**Task instructions:**
Keyword search on "vendredi": report each line of the records that contains it.

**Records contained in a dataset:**
-.-.-

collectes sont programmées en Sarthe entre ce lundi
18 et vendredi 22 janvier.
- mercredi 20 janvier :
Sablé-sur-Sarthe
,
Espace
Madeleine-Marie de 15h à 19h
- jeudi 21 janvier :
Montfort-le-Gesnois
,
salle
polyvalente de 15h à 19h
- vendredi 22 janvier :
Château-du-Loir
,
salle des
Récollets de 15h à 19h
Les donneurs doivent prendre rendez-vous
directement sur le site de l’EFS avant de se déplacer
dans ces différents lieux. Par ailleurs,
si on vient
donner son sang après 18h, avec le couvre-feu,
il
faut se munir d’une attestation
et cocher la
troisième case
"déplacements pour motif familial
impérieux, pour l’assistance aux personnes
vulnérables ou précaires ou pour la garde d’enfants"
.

-.-.-

**Task output:**
18 et vendredi 22 janvier.
- vendredi 22 janvier :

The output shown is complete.